A decisão foi tomada em assembleia realizada na última sexta-feira (24), em meio à repercussão das falhas registradas nas linhas 11-Coral, 12-Safira e 13-Jade, atualmente operadas pela concessionária Trivia Trens.
Entre as reivindicações apresentadas pelo sindicato estão a reestatização das linhas concedidas à iniciativa privada, a manutenção dos empregos dos trabalhadores da Companhia Paulista de Trens Metropolitanos (CPTM) e o apoio do governo estadual a um projeto de lei que prevê a absorção dos funcionários afetados por concessões e privatizações.
Segundo a entidade, os problemas registrados nas linhas não são atribuídos aos funcionários da concessionária, mas ao processo de transição da operação. O sindicato também criticou a decisão do governo de convocar empregados da CPTM para reassumirem parte das atividades por um período de 90 dias.
Em nota à imprensa, o Governo de São Paulo informou que ainda não foi oficialmente notificado sobre a ameaça de paralisação e, por isso, não possui posicionamento formal sobre o assunto.
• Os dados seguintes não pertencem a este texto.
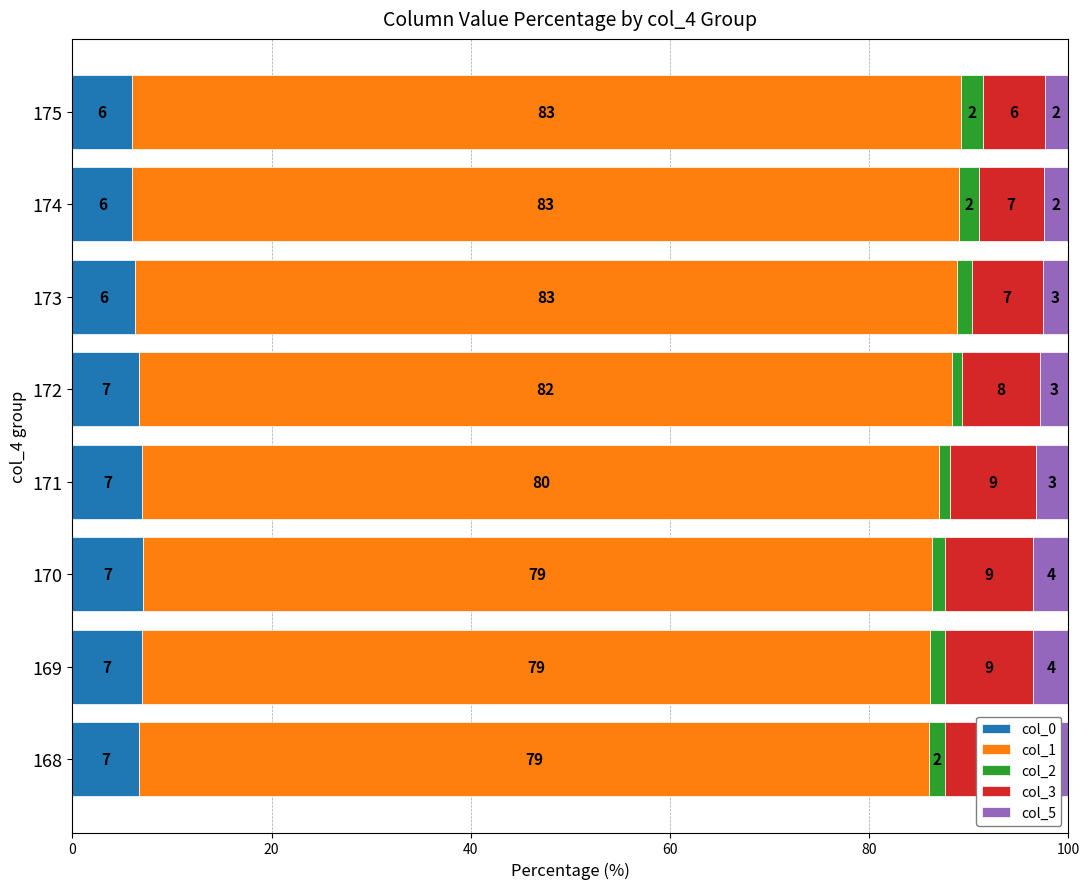

Count the number of categories in the chart.

8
Incêndio e falhas na operação
A mobilização ocorre após uma série de problemas registrados poucos dias depois da Trivia Trens assumir definitivamente a operação das linhas, em 20 de julho.
Na manhã de 23 de julho, um curto-circuito no pantógrafo de um trem provocou um incêndio em um dos vagões nas proximidades da estação Brás. O incidente levou passageiros a deixarem a composição e caminharem pelos trilhos.
A ocorrência interrompeu a circulação nas linhas 12-Safira, 13-Jade e no Serviço Expresso Aeroporto, além de causar impactos parciais na linha 11-Coral. Os transtornos também levaram a Prefeitura de São Paulo a suspender temporariamente o rodízio municipal de veículos no Centro Expandido.
CPTM reassume operações temporariamente
Após os episódios, a Agência Reguladora de Transporte do Estado de São Paulo (Artesp) determinou que a CPTM reassuma a operação das linhas por um período inicial de 90 dias.
A medida busca garantir a continuidade dos serviços enquanto são investigadas as causas das falhas e o cumprimento das obrigações contratuais por parte da concessionária. O Centro de Controle Operacional (CCO) voltou a ser administrado pela estatal, com acompanhamento da Artesp e da Trivia Trens.
O Tribunal de Contas do Estado de São Paulo (TCE-SP) também concedeu prazo de cinco dias para que o governo estadual e a concessionária apresentem esclarecimentos sobre manutenção, infraestrutura, planos de contingência e denúncias relacionadas a equipamentos de emergência.
Investigações e repercussão
O governador Tarcísio de Freitas classificou o episódio como “inaceitável” e afirmou que o contrato poderá ser rescindido caso a concessionária não cumpra as obrigações previstas.
A Trivia Trens pediu desculpas aos passageiros pelos transtornos e informou que prestará todos os esclarecimentos solicitados pelos órgãos fiscalizadores.
Já a Artesp instaurou uma comissão para apurar as falhas e avaliar possíveis sanções. A CPTM declarou que está colaborando com o processo de transição e descartou qualquer hipótese de sabotagem por parte de seus funcionários.